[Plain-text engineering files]
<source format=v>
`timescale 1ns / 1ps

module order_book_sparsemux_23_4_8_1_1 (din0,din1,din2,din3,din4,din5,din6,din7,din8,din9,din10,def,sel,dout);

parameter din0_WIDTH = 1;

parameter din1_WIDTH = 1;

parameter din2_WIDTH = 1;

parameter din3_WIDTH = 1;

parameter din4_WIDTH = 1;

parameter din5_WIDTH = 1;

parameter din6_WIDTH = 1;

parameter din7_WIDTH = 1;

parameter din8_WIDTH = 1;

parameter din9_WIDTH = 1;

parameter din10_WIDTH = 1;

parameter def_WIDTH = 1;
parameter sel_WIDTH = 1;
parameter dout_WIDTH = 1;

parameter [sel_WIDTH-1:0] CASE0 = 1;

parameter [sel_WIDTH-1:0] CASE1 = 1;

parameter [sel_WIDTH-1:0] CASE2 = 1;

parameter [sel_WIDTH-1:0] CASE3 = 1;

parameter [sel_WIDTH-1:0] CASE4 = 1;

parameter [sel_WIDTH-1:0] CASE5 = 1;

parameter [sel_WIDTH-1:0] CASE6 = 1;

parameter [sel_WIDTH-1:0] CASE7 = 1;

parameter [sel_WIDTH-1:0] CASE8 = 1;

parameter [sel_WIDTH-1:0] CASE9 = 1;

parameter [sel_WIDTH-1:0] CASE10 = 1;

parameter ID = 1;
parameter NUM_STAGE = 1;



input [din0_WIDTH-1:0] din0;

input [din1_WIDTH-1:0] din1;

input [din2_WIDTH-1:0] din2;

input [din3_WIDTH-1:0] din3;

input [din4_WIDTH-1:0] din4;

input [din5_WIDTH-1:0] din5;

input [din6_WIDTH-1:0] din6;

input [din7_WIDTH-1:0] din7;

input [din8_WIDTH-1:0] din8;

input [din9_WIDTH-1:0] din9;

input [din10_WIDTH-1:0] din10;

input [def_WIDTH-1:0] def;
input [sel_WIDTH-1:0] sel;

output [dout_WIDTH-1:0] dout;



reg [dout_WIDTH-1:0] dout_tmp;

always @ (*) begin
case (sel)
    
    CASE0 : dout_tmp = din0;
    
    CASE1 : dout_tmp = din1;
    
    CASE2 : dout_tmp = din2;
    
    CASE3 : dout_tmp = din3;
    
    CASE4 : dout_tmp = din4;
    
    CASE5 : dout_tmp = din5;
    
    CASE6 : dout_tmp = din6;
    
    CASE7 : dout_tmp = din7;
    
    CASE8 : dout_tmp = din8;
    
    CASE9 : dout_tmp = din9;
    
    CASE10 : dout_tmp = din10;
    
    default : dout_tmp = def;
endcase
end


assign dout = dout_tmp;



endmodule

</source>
...
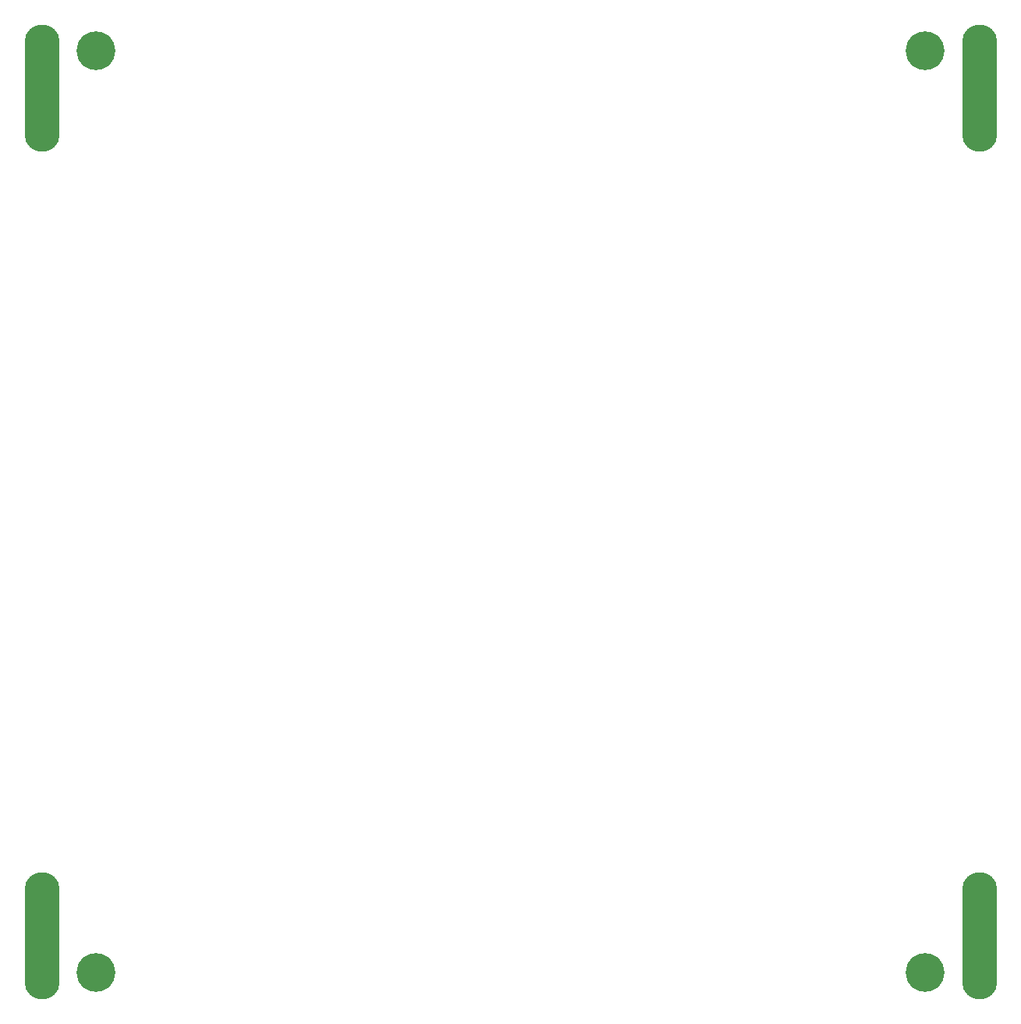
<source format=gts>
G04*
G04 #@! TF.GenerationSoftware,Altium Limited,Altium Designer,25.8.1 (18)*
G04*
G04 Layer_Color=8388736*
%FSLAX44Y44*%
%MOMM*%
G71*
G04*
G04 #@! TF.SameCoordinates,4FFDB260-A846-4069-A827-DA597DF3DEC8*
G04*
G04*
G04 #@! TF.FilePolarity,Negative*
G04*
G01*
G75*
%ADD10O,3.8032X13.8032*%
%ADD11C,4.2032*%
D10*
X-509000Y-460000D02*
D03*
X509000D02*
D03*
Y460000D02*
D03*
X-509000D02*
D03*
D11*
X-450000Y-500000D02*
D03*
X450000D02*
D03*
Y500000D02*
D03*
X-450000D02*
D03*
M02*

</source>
* * *
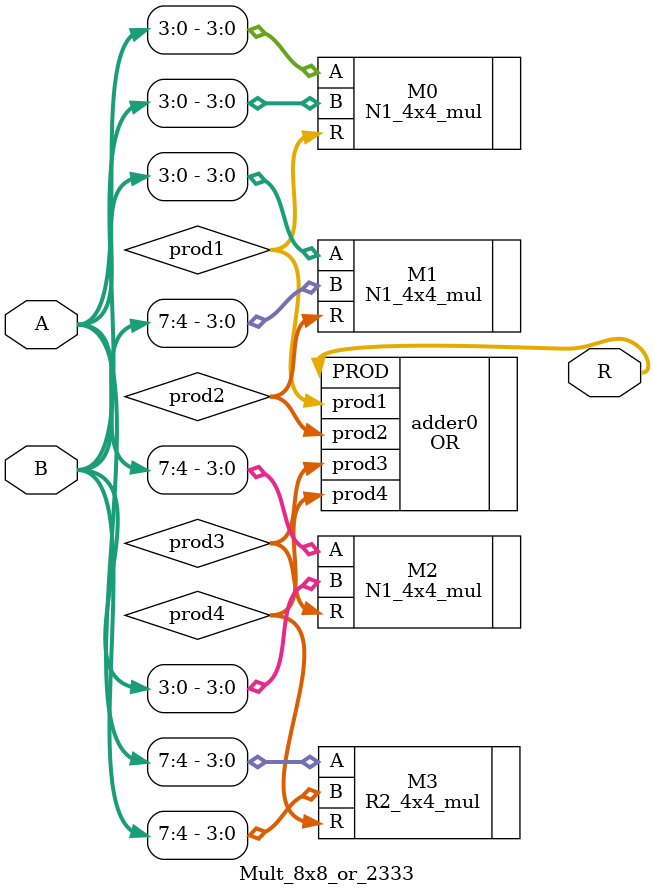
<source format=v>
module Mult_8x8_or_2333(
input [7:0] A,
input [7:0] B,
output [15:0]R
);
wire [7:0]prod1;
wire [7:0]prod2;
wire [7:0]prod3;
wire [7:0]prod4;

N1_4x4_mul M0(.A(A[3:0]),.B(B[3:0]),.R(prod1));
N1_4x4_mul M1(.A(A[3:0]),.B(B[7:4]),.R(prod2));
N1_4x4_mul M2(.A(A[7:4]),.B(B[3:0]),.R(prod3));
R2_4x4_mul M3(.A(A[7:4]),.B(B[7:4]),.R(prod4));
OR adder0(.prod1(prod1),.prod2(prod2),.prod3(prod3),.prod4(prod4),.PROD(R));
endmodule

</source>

▸ **Problem to solve**:
Locate the lines above that hold the word "output". Show every one of them.

▸ **Result of this exercise**:
output [dout_WIDTH-1:0] dout;
output [15:0]R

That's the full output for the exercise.